The fact that everything is "natural" still has nothing to do with the fact that some natural things are HAZARDOUS, POISONOUS, and/or DANGEROUS to introduce in large amounts into the atmosphere, water, land, or other ecosystems. Perhaps the CONTENTS are natural, but it was man who released these poisons/chemicals which were locked up for millions of years. Now... in the blink of an historical eye, we are releasing massive quantities of poisons and destabilizing GHGs into our biosphere... we're literally playing with fire (or shall I say, internal combustion?).
edit on 26-3-2012 by NoHierarchy because: (no reason given)

Well... what he meant actually was that those gases are HAZARDOUS, POISONOUS and/or DANGEROUS....... to YOU. Not to the planet.

The planet was fine billions of years before life... I guess it can live without us or life in general for a billion more. So its OUR problem, not a PLANET's problem. See the difference?

The phrase "the planet" usually includes all lifeforms/ecosystems... so yeah, it's our problem, along with the rest of the biosphere.
The point is that oil and gasses are natural and comes from of the earth, and the earth can't be poisoned by what is already part of the earth. Even radioactive material comes from the earth. You can't hurt the earth, it's arrogant of us humans to think we can. The most humans can hope do is to create a temporary imbalance. Nature is all about a self-balancing system, imbalances are unnatural. In the near future human overpopulation will be balanced out by nature, most probably by the increasingly drug-resistent bacterias or viruses.
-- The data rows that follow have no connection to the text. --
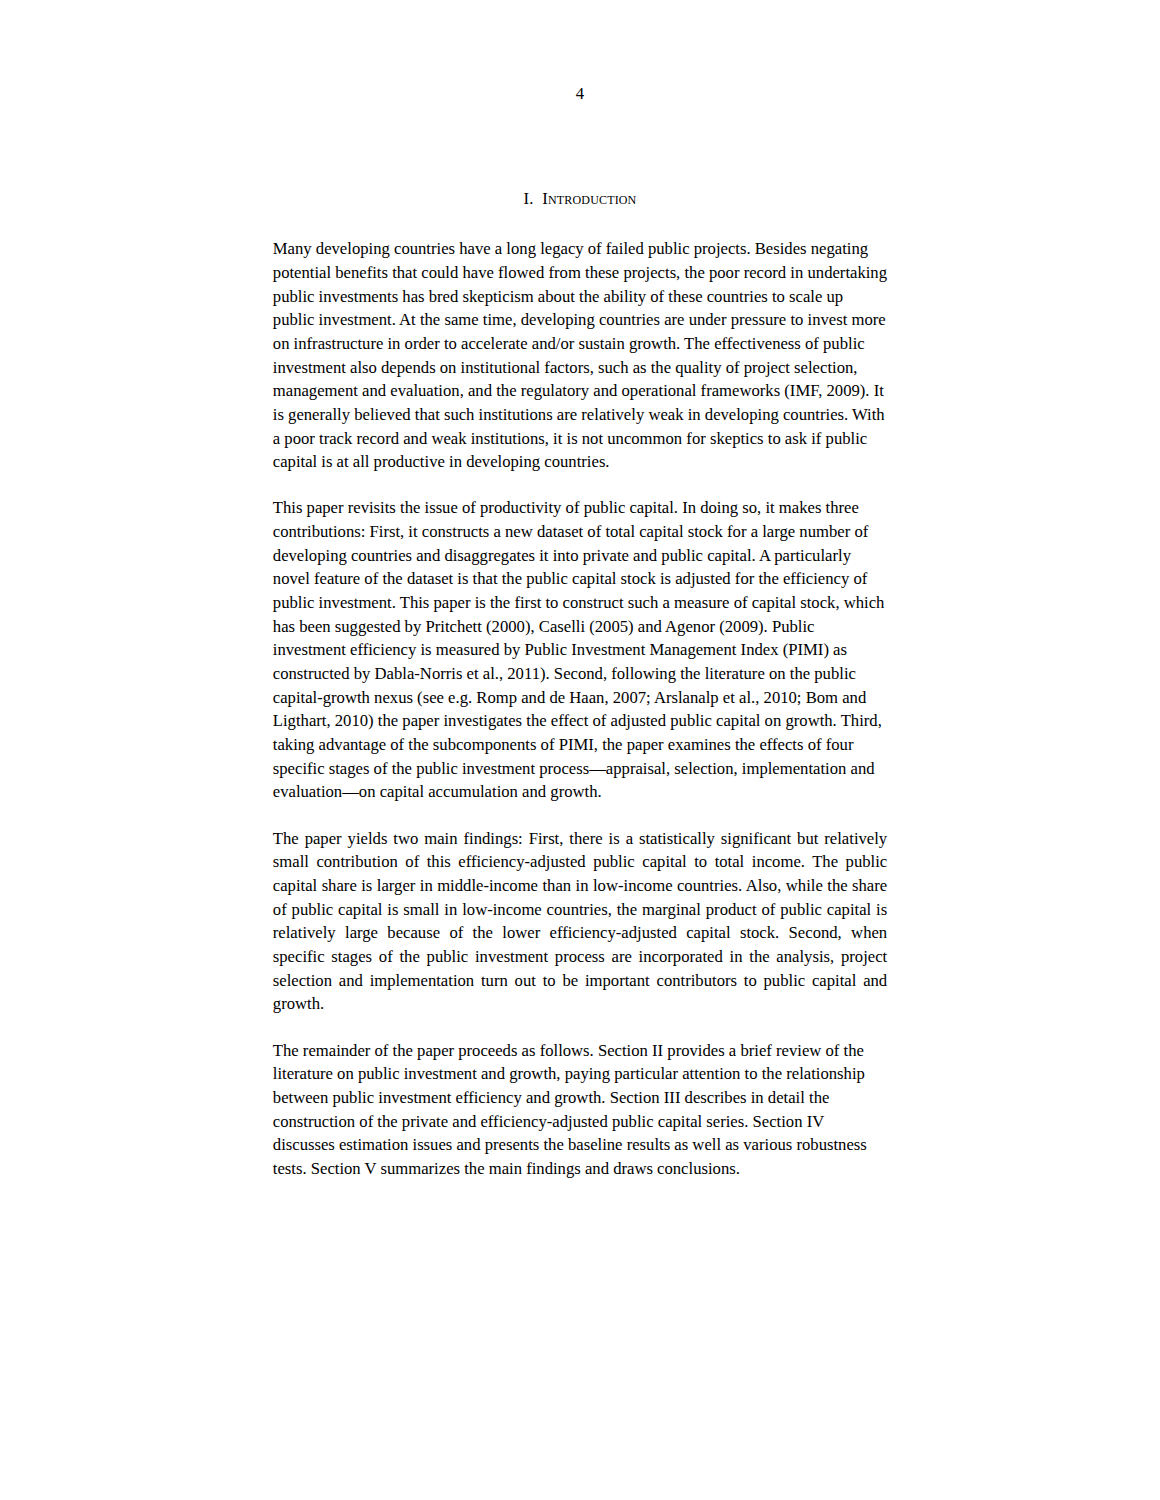4
I. Introduction
Many developing countries have a long legacy of failed public projects. Besides negating potential benefits that could have flowed from these projects, the poor record in undertaking public investments has bred skepticism about the ability of these countries to scale up public investment. At the same time, developing countries are under pressure to invest more on infrastructure in order to accelerate and/or sustain growth. The effectiveness of public investment also depends on institutional factors, such as the quality of project selection, management and evaluation, and the regulatory and operational frameworks (IMF, 2009). It is generally believed that such institutions are relatively weak in developing countries. With a poor track record and weak institutions, it is not uncommon for skeptics to ask if public capital is at all productive in developing countries.
This paper revisits the issue of productivity of public capital. In doing so, it makes three contributions: First, it constructs a new dataset of total capital stock for a large number of developing countries and disaggregates it into private and public capital. A particularly novel feature of the dataset is that the public capital stock is adjusted for the efficiency of public investment. This paper is the first to construct such a measure of capital stock, which has been suggested by Pritchett (2000), Caselli (2005) and Agenor (2009). Public investment efficiency is measured by Public Investment Management Index (PIMI) as constructed by Dabla-Norris et al., 2011). Second, following the literature on the public capital-growth nexus (see e.g. Romp and de Haan, 2007; Arslanalp et al., 2010; Bom and Ligthart, 2010) the paper investigates the effect of adjusted public capital on growth. Third, taking advantage of the subcomponents of PIMI, the paper examines the effects of four specific stages of the public investment process—appraisal, selection, implementation and evaluation—on capital accumulation and growth.
The paper yields two main findings: First, there is a statistically significant but relatively small contribution of this efficiency-adjusted public capital to total income. The public capital share is larger in middle-income than in low-income countries. Also, while the share of public capital is small in low-income countries, the marginal product of public capital is relatively large because of the lower efficiency-adjusted capital stock. Second, when specific stages of the public investment process are incorporated in the analysis, project selection and implementation turn out to be important contributors to public capital and growth.
The remainder of the paper proceeds as follows. Section II provides a brief review of the literature on public investment and growth, paying particular attention to the relationship between public investment efficiency and growth. Section III describes in detail the construction of the private and efficiency-adjusted public capital series. Section IV discusses estimation issues and presents the baseline results as well as various robustness tests. Section V summarizes the main findings and draws conclusions.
Certainly many things about earth are certainly not healthy for all lifeforms. Even a pristine north sea will kill a human in minutes. You can't kill nature, but nature will most likely cause your death, as the vast majority of human deaths are naturally caused.

So other species, ecosystems, water, land, air, food... these things cannot be poisoned/polluted?
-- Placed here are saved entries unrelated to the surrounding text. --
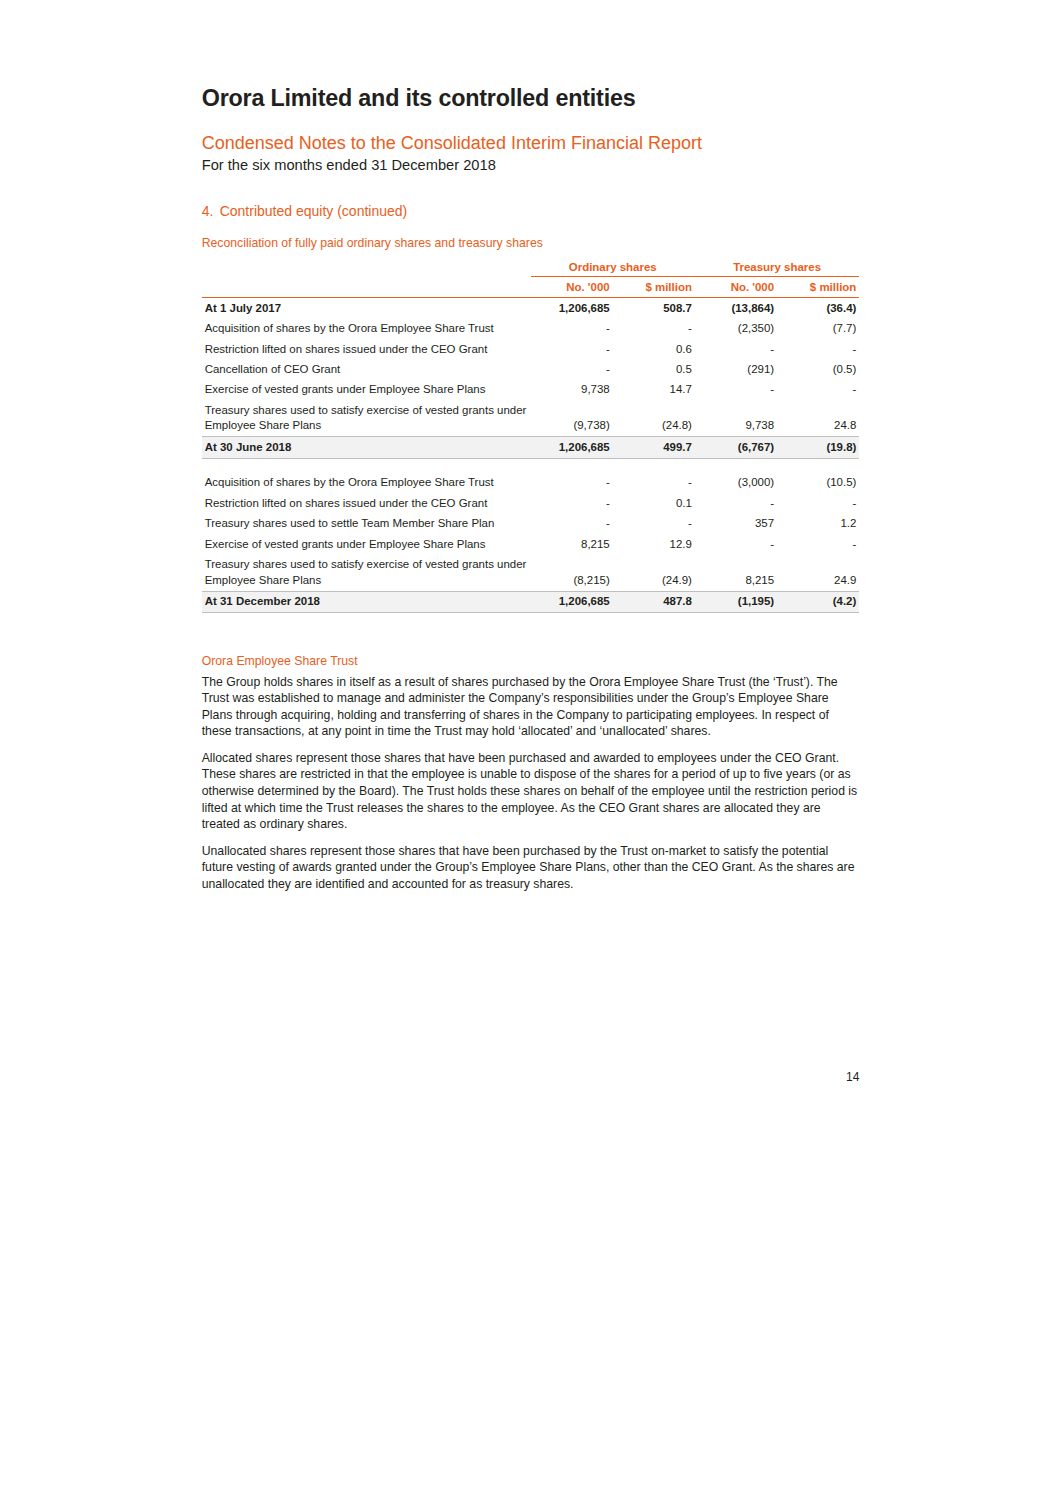Orora Limited and its controlled entities
Condensed Notes to the Consolidated Interim Financial Report
For the six months ended 31 December 2018
4. Contributed equity (continued)
Reconciliation of fully paid ordinary shares and treasury shares
| | Ordinary shares | Treasury shares |
| --- | --- | --- |
| | No. '000 | $ million | No. '000 | $ million |
| At 1 July 2017 | 1,206,685 | 508.7 | (13,864) | (36.4) |
| Acquisition of shares by the Orora Employee Share Trust | - | - | (2,350) | (7.7) |
| Restriction lifted on shares issued under the CEO Grant | - | 0.6 | - | - |
| Cancellation of CEO Grant | - | 0.5 | (291) | (0.5) |
| Exercise of vested grants under Employee Share Plans | 9,738 | 14.7 | - | - |
| Treasury shares used to satisfy exercise of vested grants under Employee Share Plans | (9,738) | (24.8) | 9,738 | 24.8 |
| At 30 June 2018 | 1,206,685 | 499.7 | (6,767) | (19.8) |
| Acquisition of shares by the Orora Employee Share Trust | - | - | (3,000) | (10.5) |
| Restriction lifted on shares issued under the CEO Grant | - | 0.1 | - | - |
| Treasury shares used to settle Team Member Share Plan | - | - | 357 | 1.2 |
| Exercise of vested grants under Employee Share Plans | 8,215 | 12.9 | - | - |
| Treasury shares used to satisfy exercise of vested grants under Employee Share Plans | (8,215) | (24.9) | 8,215 | 24.9 |
| At 31 December 2018 | 1,206,685 | 487.8 | (1,195) | (4.2) |
Orora Employee Share Trust
The Group holds shares in itself as a result of shares purchased by the Orora Employee Share Trust (the ‘Trust’). The Trust was established to manage and administer the Company’s responsibilities under the Group’s Employee Share Plans through acquiring, holding and transferring of shares in the Company to participating employees. In respect of these transactions, at any point in time the Trust may hold ‘allocated’ and ‘unallocated’ shares.
Allocated shares represent those shares that have been purchased and awarded to employees under the CEO Grant. These shares are restricted in that the employee is unable to dispose of the shares for a period of up to five years (or as otherwise determined by the Board). The Trust holds these shares on behalf of the employee until the restriction period is lifted at which time the Trust releases the shares to the employee. As the CEO Grant shares are allocated they are treated as ordinary shares.
Unallocated shares represent those shares that have been purchased by the Trust on-market to satisfy the potential future vesting of awards granted under the Group’s Employee Share Plans, other than the CEO Grant. As the shares are unallocated they are identified and accounted for as treasury shares.
14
I'm not sure what you mean by "nature is all about a self-balancing system"... if you mean that, after destroying most of the planet's species, they will somehow magically reappear again because the Earth (meaning, the living environment) is some magical being that is impervious to human destruction... then you're absolutely dead-wrong.

There is no rule that says that humans cannot destroy other species, ecosystems, climates, inanimate formations/geography, or the stability of the biosphere. We are doing JUST THAT, and there's no magical force stopping us... we can either stop ourselves or we'll destroy ourselves. It's in our hands and we're blowing it.
edit on 3-4-2012 by NoHierarchy because: (no reason given)

posted on Apr, 4 2012 @ 01:54 PM
Two more videos.

Straight from the expert representing the organisation who drilled into a high pressure reservoir and lost control while trying to plug the hole.

Straight from the expert who was there.